◆ EXCERPT PROVIDED ◆

---*---

At 5:24 am on 21 August 2017, John S. McCain was involved in a collision with the Liberian-flagged Alnic MC off the coast of Singapore and Malaysia, east of the Strait of Malacca. According to a United States Navy press release, the breach "resulted in flooding to nearby compartments, including crew berthing, machinery, and communications rooms." Ten US Navy sailors died as a result of the crash, which prompted the Maritime and Port Authority (MPA) of Singapore to start a multi-agency SAR effort as the agency responsible for coordinating air-sea rescue operations within Singapore's Maritime Search and Rescue Region (MSRR). The Singapore Transport Safety Bureau (TSIB) also launched a marine safety investigation following the collision in accordance with the International Maritime Organisation's Casualty Investigation Code in Singapore's capacity as a coastal state, and published its final report on 8 March 2018. The U.S. Navy announced on 24 August 2017 that it had suspended search-and-rescue efforts for survivors in the open sea to focus on the recovery of the remains of the missing sailors still inside the flooded compartments of the ship. By 27 August U.S. Navy and Marine Corps divers had recovered the remains of all 10 sailors. On 12 September 2017, the United States' chargé d'affaires Stephanie Syptak-Ramnath expressed thanks for Singapore's support during the SAR operations.

---*---

◆ INPUT DATA ◆
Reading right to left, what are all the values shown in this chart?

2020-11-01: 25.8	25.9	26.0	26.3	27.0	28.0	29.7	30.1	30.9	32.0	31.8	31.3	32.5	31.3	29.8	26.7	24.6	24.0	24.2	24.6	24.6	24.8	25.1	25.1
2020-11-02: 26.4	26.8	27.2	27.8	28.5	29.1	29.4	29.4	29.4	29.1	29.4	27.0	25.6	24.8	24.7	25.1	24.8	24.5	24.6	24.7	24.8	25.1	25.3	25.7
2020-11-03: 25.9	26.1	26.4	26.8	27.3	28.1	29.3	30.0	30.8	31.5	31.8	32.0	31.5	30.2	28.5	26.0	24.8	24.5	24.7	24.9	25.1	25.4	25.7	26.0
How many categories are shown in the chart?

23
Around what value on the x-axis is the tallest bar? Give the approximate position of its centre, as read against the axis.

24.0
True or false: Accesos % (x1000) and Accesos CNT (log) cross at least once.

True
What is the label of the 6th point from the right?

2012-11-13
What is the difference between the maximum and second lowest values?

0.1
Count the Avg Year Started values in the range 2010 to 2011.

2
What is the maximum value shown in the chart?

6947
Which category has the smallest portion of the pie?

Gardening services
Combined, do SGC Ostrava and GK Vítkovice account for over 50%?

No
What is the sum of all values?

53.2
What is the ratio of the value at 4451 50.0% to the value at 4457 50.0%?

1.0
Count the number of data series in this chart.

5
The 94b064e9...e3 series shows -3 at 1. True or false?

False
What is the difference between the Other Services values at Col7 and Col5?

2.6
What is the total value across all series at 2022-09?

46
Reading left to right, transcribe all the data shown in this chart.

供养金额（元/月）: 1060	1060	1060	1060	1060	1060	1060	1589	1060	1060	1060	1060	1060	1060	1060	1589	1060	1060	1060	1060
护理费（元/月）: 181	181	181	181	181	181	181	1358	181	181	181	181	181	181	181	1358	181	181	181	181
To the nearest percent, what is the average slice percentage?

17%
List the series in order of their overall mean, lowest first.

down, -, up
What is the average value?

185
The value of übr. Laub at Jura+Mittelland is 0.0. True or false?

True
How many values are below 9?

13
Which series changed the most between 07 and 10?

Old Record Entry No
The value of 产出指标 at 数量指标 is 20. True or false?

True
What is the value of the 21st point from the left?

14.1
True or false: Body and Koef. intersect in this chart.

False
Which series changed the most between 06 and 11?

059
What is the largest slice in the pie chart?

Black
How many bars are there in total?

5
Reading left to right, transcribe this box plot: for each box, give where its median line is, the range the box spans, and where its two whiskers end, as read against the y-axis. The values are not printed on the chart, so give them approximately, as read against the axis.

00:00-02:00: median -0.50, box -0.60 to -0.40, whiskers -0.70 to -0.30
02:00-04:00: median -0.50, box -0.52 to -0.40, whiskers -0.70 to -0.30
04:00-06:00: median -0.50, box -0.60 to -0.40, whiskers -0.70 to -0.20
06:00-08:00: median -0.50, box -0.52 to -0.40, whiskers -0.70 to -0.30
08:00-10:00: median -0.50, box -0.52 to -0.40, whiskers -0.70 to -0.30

---*---

◆ PROBLEM STATEMENT ◆
Do the following statements agree with the passage on the John S. McCain collision? For each, answer yes or no and quote the deciding words from the passage.
1. The U.S. Navy stopped searching the open sea for survivors on 24 August 2017.
2. The Singapore Transport Safety Bureau published its final report in 2017.
3. The Alnic MC sailed under the flag of Singapore.

◆ COMPLETED TASK ◆
1. Yes: "The U.S. Navy announced on 24 August 2017 that it had suspended search-and-rescue efforts for survivors in the open sea"
2. No: "published its final report on 8 March 2018"
3. No: "the Liberian-flagged Alnic MC"